_Extracted material_

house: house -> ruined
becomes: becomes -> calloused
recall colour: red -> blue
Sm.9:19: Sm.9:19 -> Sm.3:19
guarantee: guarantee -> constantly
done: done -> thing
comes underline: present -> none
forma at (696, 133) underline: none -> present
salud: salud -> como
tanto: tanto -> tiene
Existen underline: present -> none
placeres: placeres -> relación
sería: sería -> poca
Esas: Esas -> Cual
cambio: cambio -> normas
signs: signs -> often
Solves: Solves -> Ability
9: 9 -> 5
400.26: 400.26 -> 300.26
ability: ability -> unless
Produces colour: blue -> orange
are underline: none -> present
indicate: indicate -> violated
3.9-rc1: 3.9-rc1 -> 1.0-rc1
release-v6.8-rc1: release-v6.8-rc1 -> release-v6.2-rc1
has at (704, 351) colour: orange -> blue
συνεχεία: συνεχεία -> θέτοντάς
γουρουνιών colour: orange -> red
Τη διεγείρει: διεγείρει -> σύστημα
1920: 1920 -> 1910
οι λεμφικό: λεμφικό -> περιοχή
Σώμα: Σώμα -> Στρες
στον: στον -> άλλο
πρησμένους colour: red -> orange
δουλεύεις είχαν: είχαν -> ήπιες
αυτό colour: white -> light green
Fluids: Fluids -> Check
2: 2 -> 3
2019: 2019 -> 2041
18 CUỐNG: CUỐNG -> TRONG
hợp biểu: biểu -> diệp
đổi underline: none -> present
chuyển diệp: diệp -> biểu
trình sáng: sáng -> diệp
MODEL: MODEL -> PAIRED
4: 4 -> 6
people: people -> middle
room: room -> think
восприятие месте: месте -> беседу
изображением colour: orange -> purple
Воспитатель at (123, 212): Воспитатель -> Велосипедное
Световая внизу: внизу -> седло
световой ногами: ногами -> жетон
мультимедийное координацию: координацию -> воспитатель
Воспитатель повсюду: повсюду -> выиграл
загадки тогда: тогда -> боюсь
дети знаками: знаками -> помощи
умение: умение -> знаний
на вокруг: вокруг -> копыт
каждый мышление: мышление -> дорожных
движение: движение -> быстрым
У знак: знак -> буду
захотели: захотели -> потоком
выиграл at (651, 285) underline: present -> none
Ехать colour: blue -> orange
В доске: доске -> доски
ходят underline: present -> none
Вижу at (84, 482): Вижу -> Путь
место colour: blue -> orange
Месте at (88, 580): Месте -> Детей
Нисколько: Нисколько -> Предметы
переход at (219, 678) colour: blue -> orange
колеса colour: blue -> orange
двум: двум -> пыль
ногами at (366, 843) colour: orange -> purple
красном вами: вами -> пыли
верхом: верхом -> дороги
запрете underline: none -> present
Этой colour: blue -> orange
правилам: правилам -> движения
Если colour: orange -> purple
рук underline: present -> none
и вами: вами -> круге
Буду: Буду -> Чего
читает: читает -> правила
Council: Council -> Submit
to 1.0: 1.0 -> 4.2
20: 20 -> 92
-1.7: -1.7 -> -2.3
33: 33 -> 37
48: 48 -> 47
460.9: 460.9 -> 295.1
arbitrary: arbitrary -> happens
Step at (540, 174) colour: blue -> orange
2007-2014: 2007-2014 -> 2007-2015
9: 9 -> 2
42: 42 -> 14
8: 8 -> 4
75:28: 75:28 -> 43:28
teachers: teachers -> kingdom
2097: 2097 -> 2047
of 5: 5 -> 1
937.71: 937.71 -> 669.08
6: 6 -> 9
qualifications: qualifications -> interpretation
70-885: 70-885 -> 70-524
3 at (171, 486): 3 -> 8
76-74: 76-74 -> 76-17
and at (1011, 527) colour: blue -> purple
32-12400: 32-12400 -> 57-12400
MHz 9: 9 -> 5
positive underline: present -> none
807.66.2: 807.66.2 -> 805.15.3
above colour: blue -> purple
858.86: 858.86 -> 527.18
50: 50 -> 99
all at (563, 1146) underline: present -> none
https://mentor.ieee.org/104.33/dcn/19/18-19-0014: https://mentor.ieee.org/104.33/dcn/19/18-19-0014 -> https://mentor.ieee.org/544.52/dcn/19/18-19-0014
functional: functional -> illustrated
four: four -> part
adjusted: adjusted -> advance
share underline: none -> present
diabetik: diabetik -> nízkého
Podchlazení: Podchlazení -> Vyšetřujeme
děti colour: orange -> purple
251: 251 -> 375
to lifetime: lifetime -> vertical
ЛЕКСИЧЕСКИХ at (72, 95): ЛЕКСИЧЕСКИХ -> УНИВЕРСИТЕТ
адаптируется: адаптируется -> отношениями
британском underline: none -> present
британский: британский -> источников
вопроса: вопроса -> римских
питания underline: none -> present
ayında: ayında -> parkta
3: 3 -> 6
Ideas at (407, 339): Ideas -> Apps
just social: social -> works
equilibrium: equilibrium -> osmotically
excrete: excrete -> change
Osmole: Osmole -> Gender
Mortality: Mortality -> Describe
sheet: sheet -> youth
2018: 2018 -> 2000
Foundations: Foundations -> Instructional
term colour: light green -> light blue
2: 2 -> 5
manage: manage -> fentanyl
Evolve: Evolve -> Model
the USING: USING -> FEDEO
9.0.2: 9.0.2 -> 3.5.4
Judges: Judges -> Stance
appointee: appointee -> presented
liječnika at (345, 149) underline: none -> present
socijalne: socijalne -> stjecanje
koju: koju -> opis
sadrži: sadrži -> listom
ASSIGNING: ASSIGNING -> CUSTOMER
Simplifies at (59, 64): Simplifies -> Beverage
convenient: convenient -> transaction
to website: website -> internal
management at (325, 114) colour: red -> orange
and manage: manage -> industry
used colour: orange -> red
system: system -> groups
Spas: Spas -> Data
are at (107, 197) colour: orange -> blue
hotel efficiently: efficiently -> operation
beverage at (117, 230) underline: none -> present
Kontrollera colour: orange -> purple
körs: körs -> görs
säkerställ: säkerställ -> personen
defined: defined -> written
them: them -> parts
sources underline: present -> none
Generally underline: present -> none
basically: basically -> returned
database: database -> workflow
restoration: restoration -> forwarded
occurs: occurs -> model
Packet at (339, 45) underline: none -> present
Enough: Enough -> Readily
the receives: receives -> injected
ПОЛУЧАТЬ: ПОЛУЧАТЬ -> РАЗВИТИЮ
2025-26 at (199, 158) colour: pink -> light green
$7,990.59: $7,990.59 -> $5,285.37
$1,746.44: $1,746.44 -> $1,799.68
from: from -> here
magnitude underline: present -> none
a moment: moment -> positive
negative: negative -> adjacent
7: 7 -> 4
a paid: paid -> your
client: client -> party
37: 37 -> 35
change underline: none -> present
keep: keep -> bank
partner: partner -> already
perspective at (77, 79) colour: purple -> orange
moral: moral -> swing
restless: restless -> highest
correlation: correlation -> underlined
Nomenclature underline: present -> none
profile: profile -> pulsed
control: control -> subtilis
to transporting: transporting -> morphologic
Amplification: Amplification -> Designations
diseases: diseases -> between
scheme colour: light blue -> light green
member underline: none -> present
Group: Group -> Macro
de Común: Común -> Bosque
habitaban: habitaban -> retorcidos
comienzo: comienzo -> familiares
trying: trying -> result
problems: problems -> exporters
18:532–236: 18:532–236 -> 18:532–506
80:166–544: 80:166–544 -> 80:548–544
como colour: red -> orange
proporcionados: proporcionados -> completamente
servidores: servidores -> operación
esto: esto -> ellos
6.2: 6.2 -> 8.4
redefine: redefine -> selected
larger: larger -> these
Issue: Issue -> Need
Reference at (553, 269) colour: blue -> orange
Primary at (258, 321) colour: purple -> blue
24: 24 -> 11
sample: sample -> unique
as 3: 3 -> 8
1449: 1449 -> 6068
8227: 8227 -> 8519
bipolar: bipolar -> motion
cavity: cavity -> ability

_What is needed_
Please arrange all of the data above as a numbered list with one line per item, omitting any blank lines.

_Result below_
1. house: house -> ruined
2. becomes: becomes -> calloused
3. recall colour: red -> blue
4. Sm.9:19: Sm.9:19 -> Sm.3:19
5. guarantee: guarantee -> constantly
6. done: done -> thing
7. comes underline: present -> none
8. forma at (696, 133) underline: none -> present
9. salud: salud -> como
10. tanto: tanto -> tiene
11. Existen underline: present -> none
12. placeres: placeres -> relación
13. sería: sería -> poca
14. Esas: Esas -> Cual
15. cambio: cambio -> normas
16. signs: signs -> often
17. Solves: Solves -> Ability
18. 9: 9 -> 5
19. 400.26: 400.26 -> 300.26
20. ability: ability -> unless
21. Produces colour: blue -> orange
22. are underline: none -> present
23. indicate: indicate -> violated
24. 3.9-rc1: 3.9-rc1 -> 1.0-rc1
25. release-v6.8-rc1: release-v6.8-rc1 -> release-v6.2-rc1
26. has at (704, 351) colour: orange -> blue
27. συνεχεία: συνεχεία -> θέτοντάς
28. γουρουνιών colour: orange -> red
29. Τη διεγείρει: διεγείρει -> σύστημα
30. 1920: 1920 -> 1910
31. οι λεμφικό: λεμφικό -> περιοχή
32. Σώμα: Σώμα -> Στρες
33. στον: στον -> άλλο
34. πρησμένους colour: red -> orange
35. δουλεύεις είχαν: είχαν -> ήπιες
36. αυτό colour: white -> light green
37. Fluids: Fluids -> Check
38. 2: 2 -> 3
39. 2019: 2019 -> 2041
40. 18 CUỐNG: CUỐNG -> TRONG
41. hợp biểu: biểu -> diệp
42. đổi underline: none -> present
43. chuyển diệp: diệp -> biểu
44. trình sáng: sáng -> diệp
45. MODEL: MODEL -> PAIRED
46. 4: 4 -> 6
47. people: people -> middle
48. room: room -> think
49. восприятие месте: месте -> беседу
50. изображением colour: orange -> purple
51. Воспитатель at (123, 212): Воспитатель -> Велосипедное
52. Световая внизу: внизу -> седло
53. световой ногами: ногами -> жетон
54. мультимедийное координацию: координацию -> воспитатель
55. Воспитатель повсюду: повсюду -> выиграл
56. загадки тогда: тогда -> боюсь
57. дети знаками: знаками -> помощи
58. умение: умение -> знаний
59. на вокруг: вокруг -> копыт
60. каждый мышление: мышление -> дорожных
61. движение: движение -> быстрым
62. У знак: знак -> буду
63. захотели: захотели -> потоком
64. выиграл at (651, 285) underline: present -> none
65. Ехать colour: blue -> orange
66. В доске: доске -> доски
67. ходят underline: present -> none
68. Вижу at (84, 482): Вижу -> Путь
69. место colour: blue -> orange
70. Месте at (88, 580): Месте -> Детей
71. Нисколько: Нисколько -> Предметы
72. переход at (219, 678) colour: blue -> orange
73. колеса colour: blue -> orange
74. двум: двум -> пыль
75. ногами at (366, 843) colour: orange -> purple
76. красном вами: вами -> пыли
77. верхом: верхом -> дороги
78. запрете underline: none -> present
79. Этой colour: blue -> orange
80. правилам: правилам -> движения
81. Если colour: orange -> purple
82. рук underline: present -> none
83. и вами: вами -> круге
84. Буду: Буду -> Чего
85. читает: читает -> правила
86. Council: Council -> Submit
87. to 1.0: 1.0 -> 4.2
88. 20: 20 -> 92
89. -1.7: -1.7 -> -2.3
90. 33: 33 -> 37
91. 48: 48 -> 47
92. 460.9: 460.9 -> 295.1
93. arbitrary: arbitrary -> happens
94. Step at (540, 174) colour: blue -> orange
95. 2007-2014: 2007-2014 -> 2007-2015
96. 9: 9 -> 2
97. 42: 42 -> 14
98. 8: 8 -> 4
99. 75:28: 75:28 -> 43:28
100. teachers: teachers -> kingdom
101. 2097: 2097 -> 2047
102. of 5: 5 -> 1
103. 937.71: 937.71 -> 669.08
104. 6: 6 -> 9
105. qualifications: qualifications -> interpretation
106. 70-885: 70-885 -> 70-524
107. 3 at (171, 486): 3 -> 8
108. 76-74: 76-74 -> 76-17
109. and at (1011, 527) colour: blue -> purple
110. 32-12400: 32-12400 -> 57-12400
111. MHz 9: 9 -> 5
112. positive underline: present -> none
113. 807.66.2: 807.66.2 -> 805.15.3
114. above colour: blue -> purple
115. 858.86: 858.86 -> 527.18
116. 50: 50 -> 99
117. all at (563, 1146) underline: present -> none
118. https://mentor.ieee.org/104.33/dcn/19/18-19-0014: https://mentor.ieee.org/104.33/dcn/19/18-19-0014 -> https://mentor.ieee.org/544.52/dcn/19/18-19-0014
119. functional: functional -> illustrated
120. four: four -> part
121. adjusted: adjusted -> advance
122. share underline: none -> present
123. diabetik: diabetik -> nízkého
124. Podchlazení: Podchlazení -> Vyšetřujeme
125. děti colour: orange -> purple
126. 251: 251 -> 375
127. to lifetime: lifetime -> vertical
128. ЛЕКСИЧЕСКИХ at (72, 95): ЛЕКСИЧЕСКИХ -> УНИВЕРСИТЕТ
129. адаптируется: адаптируется -> отношениями
130. британском underline: none -> present
131. британский: британский -> источников
132. вопроса: вопроса -> римских
133. питания underline: none -> present
134. ayında: ayında -> parkta
135. 3: 3 -> 6
136. Ideas at (407, 339): Ideas -> Apps
137. just social: social -> works
138. equilibrium: equilibrium -> osmotically
139. excrete: excrete -> change
140. Osmole: Osmole -> Gender
141. Mortality: Mortality -> Describe
142. sheet: sheet -> youth
143. 2018: 2018 -> 2000
144. Foundations: Foundations -> Instructional
145. term colour: light green -> light blue
146. 2: 2 -> 5
147. manage: manage -> fentanyl
148. Evolve: Evolve -> Model
149. the USING: USING -> FEDEO
150. 9.0.2: 9.0.2 -> 3.5.4
151. Judges: Judges -> Stance
152. appointee: appointee -> presented
153. liječnika at (345, 149) underline: none -> present
154. socijalne: socijalne -> stjecanje
155. koju: koju -> opis
156. sadrži: sadrži -> listom
157. ASSIGNING: ASSIGNING -> CUSTOMER
158. Simplifies at (59, 64): Simplifies -> Beverage
159. convenient: convenient -> transaction
160. to website: website -> internal
161. management at (325, 114) colour: red -> orange
162. and manage: manage -> industry
163. used colour: orange -> red
164. system: system -> groups
165. Spas: Spas -> Data
166. are at (107, 197) colour: orange -> blue
167. hotel efficiently: efficiently -> operation
168. beverage at (117, 230) underline: none -> present
169. Kontrollera colour: orange -> purple
170. körs: körs -> görs
171. säkerställ: säkerställ -> personen
172. defined: defined -> written
173. them: them -> parts
174. sources underline: present -> none
175. Generally underline: present -> none
176. basically: basically -> returned
177. database: database -> workflow
178. restoration: restoration -> forwarded
179. occurs: occurs -> model
180. Packet at (339, 45) underline: none -> present
181. Enough: Enough -> Readily
182. the receives: receives -> injected
183. ПОЛУЧАТЬ: ПОЛУЧАТЬ -> РАЗВИТИЮ
184. 2025-26 at (199, 158) colour: pink -> light green
185. $7,990.59: $7,990.59 -> $5,285.37
186. $1,746.44: $1,746.44 -> $1,799.68
187. from: from -> here
188. magnitude underline: present -> none
189. a moment: moment -> positive
190. negative: negative -> adjacent
191. 7: 7 -> 4
192. a paid: paid -> your
193. client: client -> party
194. 37: 37 -> 35
195. change underline: none -> present
196. keep: keep -> bank
197. partner: partner -> already
198. perspective at (77, 79) colour: purple -> orange
199. moral: moral -> swing
200. restless: restless -> highest
201. correlation: correlation -> underlined
202. Nomenclature underline: present -> none
203. profile: profile -> pulsed
204. control: control -> subtilis
205. to transporting: transporting -> morphologic
206. Amplification: Amplification -> Designations
207. diseases: diseases -> between
208. scheme colour: light blue -> light green
209. member underline: none -> present
210. Group: Group -> Macro
211. de Común: Común -> Bosque
212. habitaban: habitaban -> retorcidos
213. comienzo: comienzo -> familiares
214. trying: trying -> result
215. problems: problems -> exporters
216. 18:532–236: 18:532–236 -> 18:532–506
217. 80:166–544: 80:166–544 -> 80:548–544
218. como colour: red -> orange
219. proporcionados: proporcionados -> completamente
220. servidores: servidores -> operación
221. esto: esto -> ellos
222. 6.2: 6.2 -> 8.4
223. redefine: redefine -> selected
224. larger: larger -> these
225. Issue: Issue -> Need
226. Reference at (553, 269) colour: blue -> orange
227. Primary at (258, 321) colour: purple -> blue
228. 24: 24 -> 11
229. sample: sample -> unique
230. as 3: 3 -> 8
231. 1449: 1449 -> 6068
232. 8227: 8227 -> 8519
233. bipolar: bipolar -> motion
234. cavity: cavity -> ability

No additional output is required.